**The problem:**
Gather every line in the entries below that contains the string "cCircle", and copy each one as it appears.

[Dataset excerpts]
"""

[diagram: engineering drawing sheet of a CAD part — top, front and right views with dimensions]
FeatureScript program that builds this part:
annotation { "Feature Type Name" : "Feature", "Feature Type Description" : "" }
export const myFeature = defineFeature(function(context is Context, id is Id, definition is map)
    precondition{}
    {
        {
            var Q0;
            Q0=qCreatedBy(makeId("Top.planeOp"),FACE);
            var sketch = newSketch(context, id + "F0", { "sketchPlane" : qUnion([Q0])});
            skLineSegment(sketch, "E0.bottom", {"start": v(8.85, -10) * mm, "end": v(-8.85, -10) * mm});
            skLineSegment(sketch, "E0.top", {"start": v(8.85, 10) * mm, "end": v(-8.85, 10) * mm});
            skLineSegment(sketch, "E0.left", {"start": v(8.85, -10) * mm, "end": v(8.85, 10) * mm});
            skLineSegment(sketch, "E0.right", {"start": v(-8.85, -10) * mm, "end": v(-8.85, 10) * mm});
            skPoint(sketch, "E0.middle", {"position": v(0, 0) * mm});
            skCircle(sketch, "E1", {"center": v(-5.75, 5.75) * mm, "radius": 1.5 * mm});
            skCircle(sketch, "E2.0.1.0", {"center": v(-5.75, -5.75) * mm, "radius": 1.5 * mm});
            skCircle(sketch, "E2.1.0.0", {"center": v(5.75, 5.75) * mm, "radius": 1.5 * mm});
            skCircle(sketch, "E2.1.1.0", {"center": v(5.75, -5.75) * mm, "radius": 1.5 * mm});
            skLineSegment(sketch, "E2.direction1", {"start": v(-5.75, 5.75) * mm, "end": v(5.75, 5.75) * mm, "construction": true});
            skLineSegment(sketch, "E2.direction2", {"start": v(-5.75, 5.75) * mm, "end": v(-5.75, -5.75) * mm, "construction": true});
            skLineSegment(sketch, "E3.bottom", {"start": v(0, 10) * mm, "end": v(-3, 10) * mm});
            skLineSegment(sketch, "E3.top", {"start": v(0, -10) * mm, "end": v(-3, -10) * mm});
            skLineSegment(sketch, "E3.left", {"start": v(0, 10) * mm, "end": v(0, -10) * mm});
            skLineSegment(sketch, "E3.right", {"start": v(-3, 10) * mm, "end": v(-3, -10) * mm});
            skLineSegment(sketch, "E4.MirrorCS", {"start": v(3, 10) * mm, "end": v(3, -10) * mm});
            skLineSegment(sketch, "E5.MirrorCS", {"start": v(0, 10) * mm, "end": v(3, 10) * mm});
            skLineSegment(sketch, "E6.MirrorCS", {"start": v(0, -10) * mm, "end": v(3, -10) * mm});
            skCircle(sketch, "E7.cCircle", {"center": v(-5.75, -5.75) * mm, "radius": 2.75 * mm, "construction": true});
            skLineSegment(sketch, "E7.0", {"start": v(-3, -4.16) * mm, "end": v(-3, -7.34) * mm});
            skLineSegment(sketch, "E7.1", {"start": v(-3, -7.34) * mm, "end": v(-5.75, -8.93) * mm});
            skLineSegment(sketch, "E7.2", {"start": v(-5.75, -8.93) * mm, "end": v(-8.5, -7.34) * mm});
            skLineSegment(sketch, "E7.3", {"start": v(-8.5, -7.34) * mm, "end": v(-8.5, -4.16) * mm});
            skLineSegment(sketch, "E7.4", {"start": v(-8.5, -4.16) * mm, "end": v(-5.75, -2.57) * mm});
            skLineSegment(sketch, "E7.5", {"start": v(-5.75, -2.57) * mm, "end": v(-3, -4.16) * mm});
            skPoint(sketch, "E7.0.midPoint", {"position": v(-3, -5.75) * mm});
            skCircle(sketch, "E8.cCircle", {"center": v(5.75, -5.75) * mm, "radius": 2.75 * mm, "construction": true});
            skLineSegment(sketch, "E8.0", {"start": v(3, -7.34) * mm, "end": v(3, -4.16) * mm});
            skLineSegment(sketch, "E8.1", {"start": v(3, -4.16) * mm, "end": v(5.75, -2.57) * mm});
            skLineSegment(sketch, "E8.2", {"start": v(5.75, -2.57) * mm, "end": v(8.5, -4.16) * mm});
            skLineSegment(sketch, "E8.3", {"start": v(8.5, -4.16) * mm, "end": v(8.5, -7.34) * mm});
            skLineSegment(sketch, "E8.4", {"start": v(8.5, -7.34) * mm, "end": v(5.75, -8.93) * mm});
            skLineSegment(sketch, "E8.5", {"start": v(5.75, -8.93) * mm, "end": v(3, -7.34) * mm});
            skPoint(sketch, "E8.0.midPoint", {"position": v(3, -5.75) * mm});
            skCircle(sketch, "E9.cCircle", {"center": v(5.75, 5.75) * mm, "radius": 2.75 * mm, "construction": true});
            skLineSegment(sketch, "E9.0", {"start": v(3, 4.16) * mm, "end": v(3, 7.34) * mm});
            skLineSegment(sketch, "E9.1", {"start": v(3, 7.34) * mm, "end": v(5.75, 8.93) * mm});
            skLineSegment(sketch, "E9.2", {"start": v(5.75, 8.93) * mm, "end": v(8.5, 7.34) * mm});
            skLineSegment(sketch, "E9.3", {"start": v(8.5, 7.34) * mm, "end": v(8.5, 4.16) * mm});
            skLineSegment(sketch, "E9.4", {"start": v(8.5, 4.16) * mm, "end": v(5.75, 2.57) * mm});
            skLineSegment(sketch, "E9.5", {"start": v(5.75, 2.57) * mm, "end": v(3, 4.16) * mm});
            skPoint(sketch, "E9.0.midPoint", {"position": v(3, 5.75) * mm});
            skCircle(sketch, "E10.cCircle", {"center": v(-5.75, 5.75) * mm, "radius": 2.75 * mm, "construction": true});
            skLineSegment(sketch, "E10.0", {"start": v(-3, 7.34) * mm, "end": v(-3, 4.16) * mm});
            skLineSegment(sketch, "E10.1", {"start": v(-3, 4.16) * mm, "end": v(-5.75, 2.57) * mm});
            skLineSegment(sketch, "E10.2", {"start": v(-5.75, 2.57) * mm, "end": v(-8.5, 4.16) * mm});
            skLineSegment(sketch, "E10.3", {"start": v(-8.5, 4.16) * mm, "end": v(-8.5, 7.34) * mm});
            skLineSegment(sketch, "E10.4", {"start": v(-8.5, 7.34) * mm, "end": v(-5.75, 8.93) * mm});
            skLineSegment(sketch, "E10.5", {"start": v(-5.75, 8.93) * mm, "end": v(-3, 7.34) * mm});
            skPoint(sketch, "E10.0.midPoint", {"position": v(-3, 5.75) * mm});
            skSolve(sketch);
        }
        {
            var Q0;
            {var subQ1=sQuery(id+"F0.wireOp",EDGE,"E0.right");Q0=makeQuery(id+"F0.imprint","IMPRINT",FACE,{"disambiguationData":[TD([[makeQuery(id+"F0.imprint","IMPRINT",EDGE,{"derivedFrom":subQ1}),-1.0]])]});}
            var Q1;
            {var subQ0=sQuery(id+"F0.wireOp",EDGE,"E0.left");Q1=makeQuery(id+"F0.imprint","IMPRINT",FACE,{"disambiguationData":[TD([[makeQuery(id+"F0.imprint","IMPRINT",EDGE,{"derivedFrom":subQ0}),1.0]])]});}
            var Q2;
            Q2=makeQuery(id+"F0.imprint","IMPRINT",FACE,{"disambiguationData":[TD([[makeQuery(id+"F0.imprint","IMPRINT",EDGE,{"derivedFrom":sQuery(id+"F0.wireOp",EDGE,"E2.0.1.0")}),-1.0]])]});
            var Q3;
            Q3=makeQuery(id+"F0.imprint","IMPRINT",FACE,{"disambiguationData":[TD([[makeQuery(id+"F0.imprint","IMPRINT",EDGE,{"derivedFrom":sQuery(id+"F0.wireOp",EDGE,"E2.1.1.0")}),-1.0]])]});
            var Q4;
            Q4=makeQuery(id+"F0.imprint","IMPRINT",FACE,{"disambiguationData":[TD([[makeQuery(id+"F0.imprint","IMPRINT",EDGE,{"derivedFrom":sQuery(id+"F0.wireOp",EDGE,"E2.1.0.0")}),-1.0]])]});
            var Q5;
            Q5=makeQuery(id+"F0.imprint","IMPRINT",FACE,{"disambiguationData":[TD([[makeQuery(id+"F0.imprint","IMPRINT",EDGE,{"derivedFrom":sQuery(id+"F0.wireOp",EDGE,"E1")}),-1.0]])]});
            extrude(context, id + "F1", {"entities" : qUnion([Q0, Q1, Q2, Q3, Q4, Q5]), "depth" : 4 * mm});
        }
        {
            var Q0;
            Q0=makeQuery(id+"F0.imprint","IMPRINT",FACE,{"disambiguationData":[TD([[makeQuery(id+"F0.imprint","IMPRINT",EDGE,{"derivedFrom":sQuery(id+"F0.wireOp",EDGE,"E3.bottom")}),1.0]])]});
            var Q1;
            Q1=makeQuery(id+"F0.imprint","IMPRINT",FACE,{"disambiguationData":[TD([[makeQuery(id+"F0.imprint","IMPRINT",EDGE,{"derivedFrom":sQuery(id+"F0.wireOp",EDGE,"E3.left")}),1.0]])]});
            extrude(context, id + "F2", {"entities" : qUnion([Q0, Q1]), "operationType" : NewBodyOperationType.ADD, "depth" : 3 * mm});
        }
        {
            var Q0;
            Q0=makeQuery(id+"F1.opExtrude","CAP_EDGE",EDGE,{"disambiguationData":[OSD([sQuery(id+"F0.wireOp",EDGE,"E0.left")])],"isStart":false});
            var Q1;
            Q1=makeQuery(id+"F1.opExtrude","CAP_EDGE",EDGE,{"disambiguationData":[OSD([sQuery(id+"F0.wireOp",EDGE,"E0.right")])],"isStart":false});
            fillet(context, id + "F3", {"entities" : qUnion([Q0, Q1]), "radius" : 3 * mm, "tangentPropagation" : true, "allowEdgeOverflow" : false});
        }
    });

"""

**Result of the exercise:**
            skCircle(sketch, "E7.cCircle", {"center": v(-5.75, -5.75) * mm, "radius": 2.75 * mm, "construction": true});
            skCircle(sketch, "E8.cCircle", {"center": v(5.75, -5.75) * mm, "radius": 2.75 * mm, "construction": true});
            skCircle(sketch, "E9.cCircle", {"center": v(5.75, 5.75) * mm, "radius": 2.75 * mm, "construction": true});
            skCircle(sketch, "E10.cCircle", {"center": v(-5.75, 5.75) * mm, "radius": 2.75 * mm, "construction": true});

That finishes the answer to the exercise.